# [INSTRUCTIONS TO FOLLOW]
Edit the records below so that each "USER AVG" becomes "USER SCORE", and keep every other part the same.

# [Stored data entries]
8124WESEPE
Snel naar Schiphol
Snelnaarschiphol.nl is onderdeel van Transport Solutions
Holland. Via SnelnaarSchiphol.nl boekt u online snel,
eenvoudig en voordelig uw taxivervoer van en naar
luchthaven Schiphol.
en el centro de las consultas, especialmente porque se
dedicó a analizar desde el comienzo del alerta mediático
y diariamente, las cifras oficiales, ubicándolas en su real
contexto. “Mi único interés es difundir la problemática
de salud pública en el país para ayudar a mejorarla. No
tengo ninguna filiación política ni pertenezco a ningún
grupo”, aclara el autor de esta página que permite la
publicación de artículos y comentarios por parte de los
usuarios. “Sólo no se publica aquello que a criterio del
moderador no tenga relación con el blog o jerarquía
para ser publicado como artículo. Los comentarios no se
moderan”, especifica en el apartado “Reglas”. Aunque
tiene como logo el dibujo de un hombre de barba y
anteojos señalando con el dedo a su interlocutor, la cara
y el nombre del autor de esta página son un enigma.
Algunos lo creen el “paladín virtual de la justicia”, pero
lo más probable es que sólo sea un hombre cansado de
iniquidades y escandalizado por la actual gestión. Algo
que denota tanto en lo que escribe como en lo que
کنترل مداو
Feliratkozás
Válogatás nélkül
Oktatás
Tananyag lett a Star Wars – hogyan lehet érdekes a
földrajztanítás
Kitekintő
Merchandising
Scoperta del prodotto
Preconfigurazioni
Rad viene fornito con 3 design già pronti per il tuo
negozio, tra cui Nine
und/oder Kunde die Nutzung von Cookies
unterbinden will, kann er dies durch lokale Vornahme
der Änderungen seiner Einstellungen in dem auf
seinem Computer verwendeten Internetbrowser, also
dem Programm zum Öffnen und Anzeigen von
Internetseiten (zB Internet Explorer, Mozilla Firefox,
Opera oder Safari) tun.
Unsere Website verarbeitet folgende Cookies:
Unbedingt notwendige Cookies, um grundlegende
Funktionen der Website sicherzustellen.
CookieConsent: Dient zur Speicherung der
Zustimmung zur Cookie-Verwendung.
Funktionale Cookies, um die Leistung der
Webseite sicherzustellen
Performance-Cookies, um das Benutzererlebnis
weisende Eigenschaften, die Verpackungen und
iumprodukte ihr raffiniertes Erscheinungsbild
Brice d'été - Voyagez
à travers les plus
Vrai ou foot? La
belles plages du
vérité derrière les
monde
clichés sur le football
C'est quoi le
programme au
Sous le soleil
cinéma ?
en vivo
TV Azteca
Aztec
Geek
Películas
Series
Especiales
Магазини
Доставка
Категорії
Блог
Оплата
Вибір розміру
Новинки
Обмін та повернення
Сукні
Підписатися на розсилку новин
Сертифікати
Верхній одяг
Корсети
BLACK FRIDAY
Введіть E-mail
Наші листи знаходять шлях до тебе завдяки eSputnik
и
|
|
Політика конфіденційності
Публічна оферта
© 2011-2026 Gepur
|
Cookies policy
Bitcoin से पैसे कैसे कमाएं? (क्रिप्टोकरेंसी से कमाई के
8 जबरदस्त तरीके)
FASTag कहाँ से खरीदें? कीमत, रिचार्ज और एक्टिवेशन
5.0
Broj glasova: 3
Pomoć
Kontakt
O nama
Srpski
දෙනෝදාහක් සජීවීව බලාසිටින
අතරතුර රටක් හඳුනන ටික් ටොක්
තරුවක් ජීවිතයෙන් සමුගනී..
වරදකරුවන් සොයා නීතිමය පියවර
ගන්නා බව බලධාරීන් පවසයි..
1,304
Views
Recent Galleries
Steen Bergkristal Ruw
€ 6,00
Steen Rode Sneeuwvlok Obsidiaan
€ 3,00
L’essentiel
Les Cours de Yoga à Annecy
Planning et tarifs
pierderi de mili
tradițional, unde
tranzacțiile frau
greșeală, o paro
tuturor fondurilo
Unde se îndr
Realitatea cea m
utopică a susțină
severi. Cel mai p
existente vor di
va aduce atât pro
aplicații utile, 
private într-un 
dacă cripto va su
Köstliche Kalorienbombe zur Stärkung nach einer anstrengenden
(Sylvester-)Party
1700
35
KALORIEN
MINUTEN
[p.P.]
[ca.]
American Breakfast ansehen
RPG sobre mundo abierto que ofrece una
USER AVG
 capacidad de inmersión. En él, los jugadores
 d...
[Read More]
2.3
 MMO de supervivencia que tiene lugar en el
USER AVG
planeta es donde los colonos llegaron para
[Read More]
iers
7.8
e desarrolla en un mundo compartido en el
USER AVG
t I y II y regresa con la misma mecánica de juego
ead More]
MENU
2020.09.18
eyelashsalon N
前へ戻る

# [SOLUTION FOR THIS EXERCISE]
8124WESEPE
Snel naar Schiphol
Snelnaarschiphol.nl is onderdeel van Transport Solutions
Holland. Via SnelnaarSchiphol.nl boekt u online snel,
eenvoudig en voordelig uw taxivervoer van en naar
luchthaven Schiphol.
en el centro de las consultas, especialmente porque se
dedicó a analizar desde el comienzo del alerta mediático
y diariamente, las cifras oficiales, ubicándolas en su real
contexto. “Mi único interés es difundir la problemática
de salud pública en el país para ayudar a mejorarla. No
tengo ninguna filiación política ni pertenezco a ningún
grupo”, aclara el autor de esta página que permite la
publicación de artículos y comentarios por parte de los
usuarios. “Sólo no se publica aquello que a criterio del
moderador no tenga relación con el blog o jerarquía
para ser publicado como artículo. Los comentarios no se
moderan”, especifica en el apartado “Reglas”. Aunque
tiene como logo el dibujo de un hombre de barba y
anteojos señalando con el dedo a su interlocutor, la cara
y el nombre del autor de esta página son un enigma.
Algunos lo creen el “paladín virtual de la justicia”, pero
lo más probable es que sólo sea un hombre cansado de
iniquidades y escandalizado por la actual gestión. Algo
que denota tanto en lo que escribe como en lo que
کنترل مداو
Feliratkozás
Válogatás nélkül
Oktatás
Tananyag lett a Star Wars – hogyan lehet érdekes a
földrajztanítás
Kitekintő
Merchandising
Scoperta del prodotto
Preconfigurazioni
Rad viene fornito con 3 design già pronti per il tuo
negozio, tra cui Nine
und/oder Kunde die Nutzung von Cookies
unterbinden will, kann er dies durch lokale Vornahme
der Änderungen seiner Einstellungen in dem auf
seinem Computer verwendeten Internetbrowser, also
dem Programm zum Öffnen und Anzeigen von
Internetseiten (zB Internet Explorer, Mozilla Firefox,
Opera oder Safari) tun.
Unsere Website verarbeitet folgende Cookies:
Unbedingt notwendige Cookies, um grundlegende
Funktionen der Website sicherzustellen.
CookieConsent: Dient zur Speicherung der
Zustimmung zur Cookie-Verwendung.
Funktionale Cookies, um die Leistung der
Webseite sicherzustellen
Performance-Cookies, um das Benutzererlebnis
weisende Eigenschaften, die Verpackungen und
iumprodukte ihr raffiniertes Erscheinungsbild
Brice d'été - Voyagez
à travers les plus
Vrai ou foot? La
belles plages du
vérité derrière les
monde
clichés sur le football
C'est quoi le
programme au
Sous le soleil
cinéma ?
en vivo
TV Azteca
Aztec
Geek
Películas
Series
Especiales
Магазини
Доставка
Категорії
Блог
Оплата
Вибір розміру
Новинки
Обмін та повернення
Сукні
Підписатися на розсилку новин
Сертифікати
Верхній одяг
Корсети
BLACK FRIDAY
Введіть E-mail
Наші листи знаходять шлях до тебе завдяки eSputnik
и
|
|
Політика конфіденційності
Публічна оферта
© 2011-2026 Gepur
|
Cookies policy
Bitcoin से पैसे कैसे कमाएं? (क्रिप्टोकरेंसी से कमाई के
8 जबरदस्त तरीके)
FASTag कहाँ से खरीदें? कीमत, रिचार्ज और एक्टिवेशन
5.0
Broj glasova: 3
Pomoć
Kontakt
O nama
Srpski
දෙනෝදාහක් සජීවීව බලාසිටින
අතරතුර රටක් හඳුනන ටික් ටොක්
තරුවක් ජීවිතයෙන් සමුගනී..
වරදකරුවන් සොයා නීතිමය පියවර
ගන්නා බව බලධාරීන් පවසයි..
1,304
Views
Recent Galleries
Steen Bergkristal Ruw
€ 6,00
Steen Rode Sneeuwvlok Obsidiaan
€ 3,00
L’essentiel
Les Cours de Yoga à Annecy
Planning et tarifs
pierderi de mili
tradițional, unde
tranzacțiile frau
greșeală, o paro
tuturor fondurilo
Unde se îndr
Realitatea cea m
utopică a susțină
severi. Cel mai p
existente vor di
va aduce atât pro
aplicații utile, 
private într-un 
dacă cripto va su
Köstliche Kalorienbombe zur Stärkung nach einer anstrengenden
(Sylvester-)Party
1700
35
KALORIEN
MINUTEN
[p.P.]
[ca.]
American Breakfast ansehen
RPG sobre mundo abierto que ofrece una
USER SCORE
 capacidad de inmersión. En él, los jugadores
 d...
[Read More]
2.3
 MMO de supervivencia que tiene lugar en el
USER SCORE
planeta es donde los colonos llegaron para
[Read More]
iers
7.8
e desarrolla en un mundo compartido en el
USER SCORE
t I y II y regresa con la misma mecánica de juego
ead More]
MENU
2020.09.18
eyelashsalon N
前へ戻る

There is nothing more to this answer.